我们利用漂移扩散测量(图 4b 插图)证实了高质子选择性,该测量提供了有关不同离子对总电导的相对贡献的信息。为此,其中一个储存器中充满了相对高浓度(Ch = 1 M)的 HCl,另一个储存器中充满了 Cl = 0.1 M,这提供了浓度梯度 ΔC = Ch/Cl = 10。使用此设置测量的 I-V 特性包括由于电极上的氧化还原反应引起的众所周知的贡献,该贡献从测量电压中减去,使我们能够提取膜电位 Vm(图 S8)。图 4b 展示了我们在漂移扩散实验中发现的典型 I-Vm 特性的一个例子。在零 Vm 时,电流为正。浓度梯度驱动 H+ 和 Cl− 从高浓度储存器流向低浓度储存器,正电流明确表明质子贡献最大。阻止跨膜扩散电流所需的电位降 Vm* 由 Vm* = −(tH − tCl) kBT/e ln(ΔC) 给出,其中 tH、tCl 是质子和 Cl− 的传输数(两个数都是正数,tH + tCl ≡ 1)。我们的测量结果为 Vm* ≈ −59 mV(图 4b)。这转化为 tH ≈ 1,也就是说,几乎所有电流都由质子携带,而 Cl− 的贡献很小。从几次重复测量中发现,我们测量 Vm* 的精度约为 1 mV。我们使用 LiCl 和 KCl 溶液进行了类似的漂移扩散实验,正如预期的那样,在相同的精度下,观察到的 Vm* 接近于零。

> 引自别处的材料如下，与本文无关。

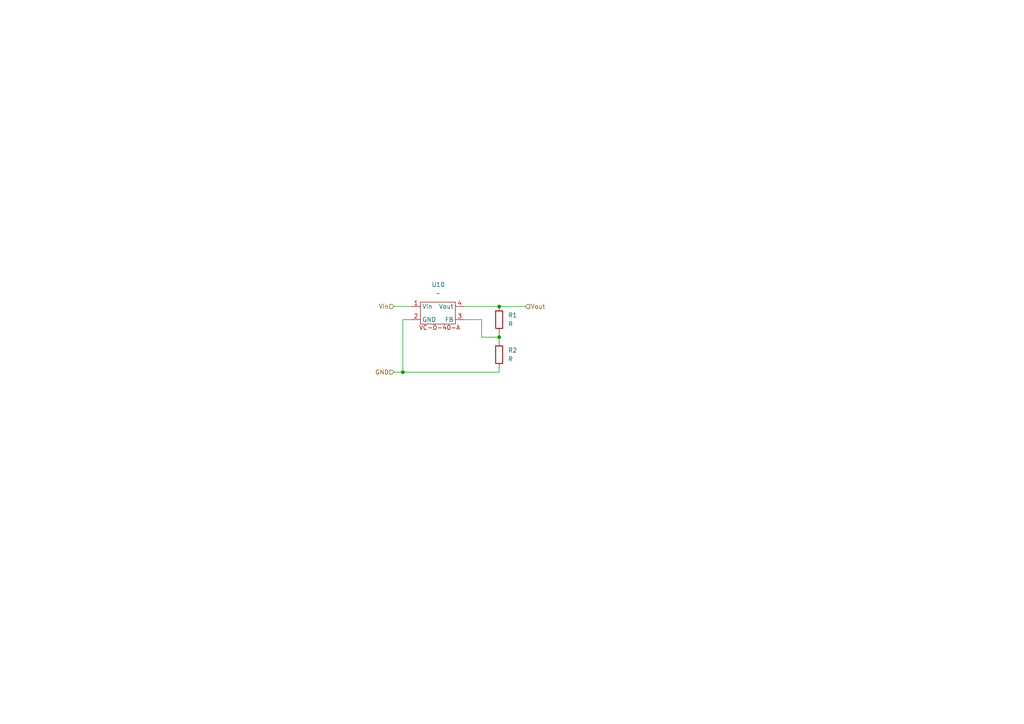
<source format=kicad_sch>
(kicad_sch
	(version 20250114)
	(generator "eeschema")
	(generator_version "9.0")
	(uuid "aa98cb9f-2328-43e3-bdd5-18937bcafc45")
	(paper "A4")
	(title_block
		(date "2025-09-24")
		(company "Felix Pelster")
	)
	
	(junction
		(at 116.84 107.95)
		(diameter 0)
		(color 0 0 0 0)
		(uuid "75efdbe0-abac-4916-9aaa-481c1910f626")
	)
	(junction
		(at 144.78 88.9)
		(diameter 0)
		(color 0 0 0 0)
		(uuid "ded25b3a-67b9-4214-b431-7a1ef63b7c8b")
	)
	(junction
		(at 144.78 97.79)
		(diameter 0)
		(color 0 0 0 0)
		(uuid "eb8774f9-c309-4244-a237-fcfed244e330")
	)
	(wire
		(pts
			(xy 116.84 92.71) (xy 116.84 107.95)
		)
		(stroke
			(width 0)
			(type default)
		)
		(uuid "19a12f92-7309-499f-a51e-fea1fc0b7faf")
	)
	(wire
		(pts
			(xy 144.78 97.79) (xy 144.78 96.52)
		)
		(stroke
			(width 0)
			(type default)
		)
		(uuid "4ae7af57-38c7-433e-a476-57336309c86b")
	)
	(wire
		(pts
			(xy 139.7 97.79) (xy 144.78 97.79)
		)
		(stroke
			(width 0)
			(type default)
		)
		(uuid "4dc550a2-cfe1-49e4-9803-8eb924a11f9f")
	)
	(wire
		(pts
			(xy 134.62 92.71) (xy 139.7 92.71)
		)
		(stroke
			(width 0)
			(type default)
		)
		(uuid "6a32e859-07d2-4c0c-a309-9496304993c7")
	)
	(wire
		(pts
			(xy 144.78 88.9) (xy 152.4 88.9)
		)
		(stroke
			(width 0)
			(type default)
		)
		(uuid "80057086-526d-407d-9653-717970583cb3")
	)
	(wire
		(pts
			(xy 144.78 106.68) (xy 144.78 107.95)
		)
		(stroke
			(width 0)
			(type default)
		)
		(uuid "886730df-f963-4bc4-aa58-0ded1bb84542")
	)
	(wire
		(pts
			(xy 134.62 88.9) (xy 144.78 88.9)
		)
		(stroke
			(width 0)
			(type default)
		)
		(uuid "9f92abd4-0f2f-4150-b077-6008b3394649")
	)
	(wire
		(pts
			(xy 114.3 88.9) (xy 119.38 88.9)
		)
		(stroke
			(width 0)
			(type default)
		)
		(uuid "ac032317-83d1-4de2-b6b1-ad88a8677858")
	)
	(wire
		(pts
			(xy 116.84 92.71) (xy 119.38 92.71)
		)
		(stroke
			(width 0)
			(type default)
		)
		(uuid "c93780f4-e57d-467e-8237-eca8937e93ed")
	)
	(wire
		(pts
			(xy 144.78 107.95) (xy 116.84 107.95)
		)
		(stroke
			(width 0)
			(type default)
		)
		(uuid "d1a2211a-7bc0-43cd-b50d-93c541706b80")
	)
	(wire
		(pts
			(xy 144.78 99.06) (xy 144.78 97.79)
		)
		(stroke
			(width 0)
			(type default)
		)
		(uuid "d464c786-7e65-4071-9d20-6f86126ef7f3")
	)
	(wire
		(pts
			(xy 139.7 92.71) (xy 139.7 97.79)
		)
		(stroke
			(width 0)
			(type default)
		)
		(uuid "dc0ae1af-0a93-4417-a7f7-fe09a54b3796")
	)
	(wire
		(pts
			(xy 114.3 107.95) (xy 116.84 107.95)
		)
		(stroke
			(width 0)
			(type default)
		)
		(uuid "ec9b5c15-368b-4b0a-974e-b2d88a6b9b93")
	)
	(hierarchical_label "GND"
		(shape input)
		(at 114.3 107.95 180)
		(effects
			(font
				(size 1.27 1.27)
			)
			(justify right)
		)
		(uuid "6812e589-0a4e-4a88-af81-2614e3d04746")
	)
	(hierarchical_label "Vout"
		(shape input)
		(at 152.4 88.9 0)
		(effects
			(font
				(size 1.27 1.27)
			)
			(justify left)
		)
		(uuid "80e30d2c-1d36-4e8b-83a9-4a990fcf3c2d")
	)
	(hierarchical_label "Vin"
		(shape input)
		(at 114.3 88.9 180)
		(effects
			(font
				(size 1.27 1.27)
			)
			(justify right)
		)
		(uuid "a085014e-40a6-4bc9-90e1-3de612f7561f")
	)
	(symbol
		(lib_id "Device:R")
		(at 144.78 102.87 0)
		(unit 1)
		(exclude_from_sim no)
		(in_bom yes)
		(on_board yes)
		(dnp no)
		(fields_autoplaced yes)
		(uuid "4677188c-ca30-47a3-a8db-8deccf2dabe8")
		(property "Reference" "R2"
			(at 147.32 101.5999 0)
			(effects
				(font
					(size 1.27 1.27)
				)
				(justify left)
			)
		)
		(property "Value" "R"
			(at 147.32 104.1399 0)
			(effects
				(font
					(size 1.27 1.27)
				)
				(justify left)
			)
		)
		(property "Footprint" "Resistor_SMD:R_0805_2012Metric_Pad1.20x1.40mm_HandSolder"
			(at 143.002 102.87 90)
			(effects
				(font
					(size 1.27 1.27)
				)
				(hide yes)
			)
		)
		(property "Datasheet" "~"
			(at 144.78 102.87 0)
			(effects
				(font
					(size 1.27 1.27)
				)
				(hide yes)
			)
		)
		(property "Description" "Resistor"
			(at 144.78 102.87 0)
			(effects
				(font
					(size 1.27 1.27)
				)
				(hide yes)
			)
		)
		(pin "2"
			(uuid "5ff5d6b0-4755-4b69-999d-232dcc03b489")
		)
		(pin "1"
			(uuid "31ea3590-8d19-42f5-849d-be1c98b3b616")
		)
		(instances
			(project "PipeWatch"
				(path "/149975cd-655c-40c3-be76-7a7ba16694c7/a890fa37-7996-4c8f-a863-08ebec116ba5"
					(reference "R2")
					(unit 1)
				)
			)
		)
	)
	(symbol
		(lib_id "Felix:VC-D-40-A")
		(at 121.92 93.98 0)
		(unit 1)
		(exclude_from_sim no)
		(in_bom yes)
		(on_board yes)
		(dnp no)
		(fields_autoplaced yes)
		(uuid "49838e66-60e9-458b-8f59-f23b8820106c")
		(property "Reference" "U10"
			(at 127.112 82.55 0)
			(effects
				(font
					(size 1.27 1.27)
				)
			)
		)
		(property "Value" "~"
			(at 127.112 85.09 0)
			(effects
				(font
					(size 1.27 1.27)
				)
			)
		)
		(property "Footprint" "Felix:VC-D-40-A"
			(at 121.92 93.98 0)
			(effects
				(font
					(size 1.27 1.27)
				)
				(hide yes)
			)
		)
		(property "Datasheet" ""
			(at 121.92 93.98 0)
			(effects
				(font
					(size 1.27 1.27)
				)
				(hide yes)
			)
		)
		(property "Description" ""
			(at 121.92 93.98 0)
			(effects
				(font
					(size 1.27 1.27)
				)
				(hide yes)
			)
		)
		(pin "3"
			(uuid "7c562d1f-b366-4f0c-b6b8-6935804ae278")
		)
		(pin "1"
			(uuid "3d6cee36-0608-4f6e-b4b4-918c2d438ea5")
		)
		(pin "2"
			(uuid "0efa9365-5b93-40a8-8b26-5f7d898791af")
		)
		(pin "4"
			(uuid "b1259d81-d05e-452b-9366-04dfe073ada9")
		)
		(instances
			(project "PipeWatch"
				(path "/149975cd-655c-40c3-be76-7a7ba16694c7/a890fa37-7996-4c8f-a863-08ebec116ba5"
					(reference "U10")
					(unit 1)
				)
			)
		)
	)
	(symbol
		(lib_id "Device:R")
		(at 144.78 92.71 0)
		(unit 1)
		(exclude_from_sim no)
		(in_bom yes)
		(on_board yes)
		(dnp no)
		(fields_autoplaced yes)
		(uuid "ad4f9d9a-3cff-46a8-90de-4063a4837418")
		(property "Reference" "R1"
			(at 147.32 91.4399 0)
			(effects
				(font
					(size 1.27 1.27)
				)
				(justify left)
			)
		)
		(property "Value" "R"
			(at 147.32 93.9799 0)
			(effects
				(font
					(size 1.27 1.27)
				)
				(justify left)
			)
		)
		(property "Footprint" "Resistor_SMD:R_0805_2012Metric_Pad1.20x1.40mm_HandSolder"
			(at 143.002 92.71 90)
			(effects
				(font
					(size 1.27 1.27)
				)
				(hide yes)
			)
		)
		(property "Datasheet" "~"
			(at 144.78 92.71 0)
			(effects
				(font
					(size 1.27 1.27)
				)
				(hide yes)
			)
		)
		(property "Description" "Resistor"
			(at 144.78 92.71 0)
			(effects
				(font
					(size 1.27 1.27)
				)
				(hide yes)
			)
		)
		(pin "2"
			(uuid "b41b3fe1-32df-4bad-aef8-08e4828bbfd0")
		)
		(pin "1"
			(uuid "e06b9461-1526-426d-8be9-5fec81a2c75a")
		)
		(instances
			(project "PipeWatch"
				(path "/149975cd-655c-40c3-be76-7a7ba16694c7/a890fa37-7996-4c8f-a863-08ebec116ba5"
					(reference "R1")
					(unit 1)
				)
			)
		)
	)
)

</source>
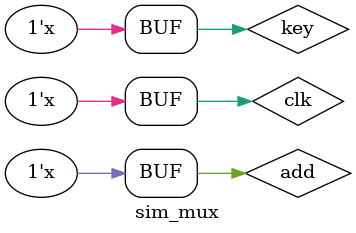
<source format=v>
`timescale 1ns / 1ps


module sim_mux;
    reg clk = 0;
    wire clk25M,clk12M,clk6M,clk3M,clk1M,clk781k,clk390k,clk195k,clk97k,clk48k,clk24k,clk12k,clk6k,clk3k,clk1k,clk762;
    wire clk_out;
    reg key = 0;
    reg add = 0;
    reg[15:0] key_value = 0;
    
    always@(*)
        if (add)
            key_value = {11'b0000_0000_000,key,4'b0000};
        else
            key_value = {10'b0000_0000_00,key,5'b0_0000};
    always #1
        clk = ~clk;

    always #10000
        key = ~key;
    always #200000
        add = ~add;
    
    
        clk_div uut_clk_div(
            .clk_in(clk),
            .clk25M_out(clk25M),
            .clk12M_out(clk12M),
            .clk6M_out(clk6M), 
            .clk3M_out(clk3M), 
            .clk1M_out(clk1M), 
            .clk781k_out(clk781k),
            .clk390k_out(clk390k),
            .clk195k_out(clk195k),
            .clk97k_out(clk97k),
            .clk48k_out(clk48k),
            .clk24k_out(clk24k),
            .clk12k_out(clk12k),
            .clk6k_out(clk6k), 
            .clk3k_out(clk3k), 
            .clk1k_out(clk1k),
            .clk762_out(clk762)
        );
        
    clk_mux instance_clk_mux(
                .clk50M_in(clk),
                .clk25M_in(clk25M),
                .clk12M_in(clk12M),
                .clk6M_in(clk6M),
                .clk3M_in(clk3M),
                .clk1M_in(clk1M),
                .clk781k_in(clk781k),
                .clk390k_in(clk390k),
                .clk195k_in(clk195k),
                .clk97k_in(clk97k),
                .clk48k_in(clk48k),
                .clk24k_in(clk24k),
                .clk12k_in(clk12k),
                .clk6k_in(clk6k),
                .clk3k_in(clk3k),
                .clk1k_in(clk1k),
                .keyval_in(key_value),
                .clk_out(clk_out)
             //    output reg clkK_out
                 );
endmodule

</source>
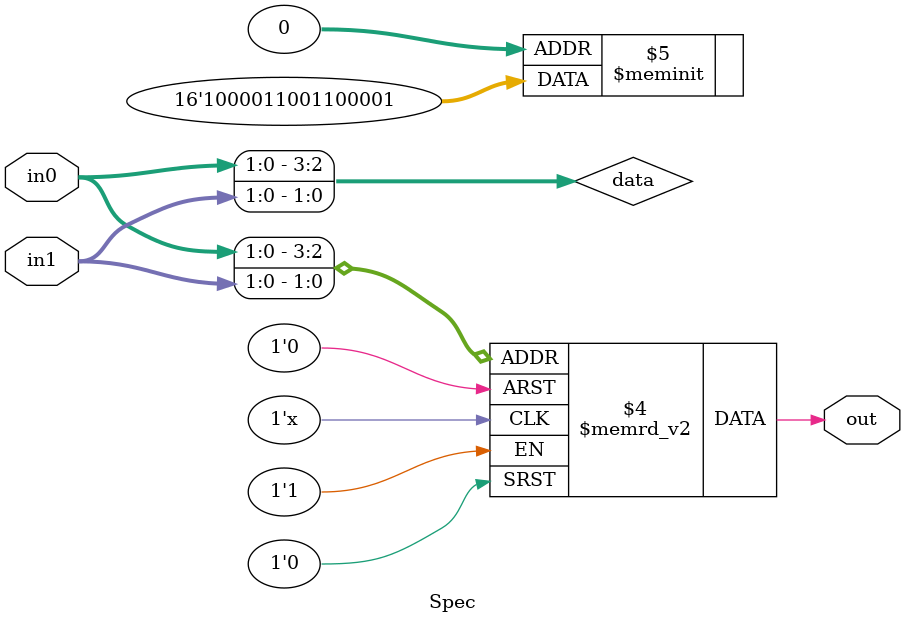
<source format=v>
`timescale 1ns / 1ps


module Spec(

    input [1:0] in0,
    input [1:0] in1,
    output reg out

    );
    
    reg [3:0] data;
    
    always @(*)
    begin
        data = {in0,in1};
        
        case(data)
            4'b0001: out = 0;
            4'b0100: out = 0;
            4'b0010: out = 0;
            4'b1000: out = 0;
            4'b0011: out = 0;
            4'b1100: out = 0;
            4'b1110: out = 0;
            4'b1011: out = 0;
            4'b1101: out = 0;
            4'b0111: out = 0;
            default: out = 1;
         endcase
    
    
    
    end
    
    
    
endmodule

</source>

这就留下了一个问题:在 KCl 和 LiCl 溶液中观察到的较小但清晰可辨的面积电导率 σ0 来自何处(图 4a)。事实上,σ0 接近 10−2 S cm−2,几乎比我们的检测极限大一个数量级,而漂移扩散实验的有限精度可能仍允许微小的离子流过 2D 二氧化钛膜。为了解决上述问题,我们进行了额外的实验,发现 σ0 不依赖于 KCl 和 LiCl 浓度(图 4c),如果我们使用其他氯溶液(MgCl2、CaCl2 和 Ru(bipy)3Cl2;图 4d),则只会略有变化。此外,在去离子水中也发现了相同的面积电导率 σ0(图 4c)。这表明观察到的 σ0 不能归因于离子。由于水合离子的直径相对较大,它们通过单原子空位的易位应该被阻止。然而,我们也不能排除碳氢化合物污染的作用,这种污染对于在空气中制备的表面来说几乎是不可避免的,而在超高真空条件下则并非如此。那么,碳氢化合物分子就会减少离子通过的可用空间,但对质子传输的危害较小。无论哪种情况,观察到的 σ0 都可以归因于水中始终存在的残留质子。事实上,虽然去离子水的体积电导率不足以解释观察到的 σ0 值,但请注意,二氧化钛表面以其水解离特性而闻名,我们的二氧化钛单层带有大量负电荷(图 S9,补充信息)。因此,这应该导致吸附在二氧化钛膜上的质子密度高,然后质子可以沿着表面扩散并通过空位转移,从而导致所有水溶液中都观察到有限的 σ0。需要进一步研究以了解盐溶液中观察到有限电导率的原因。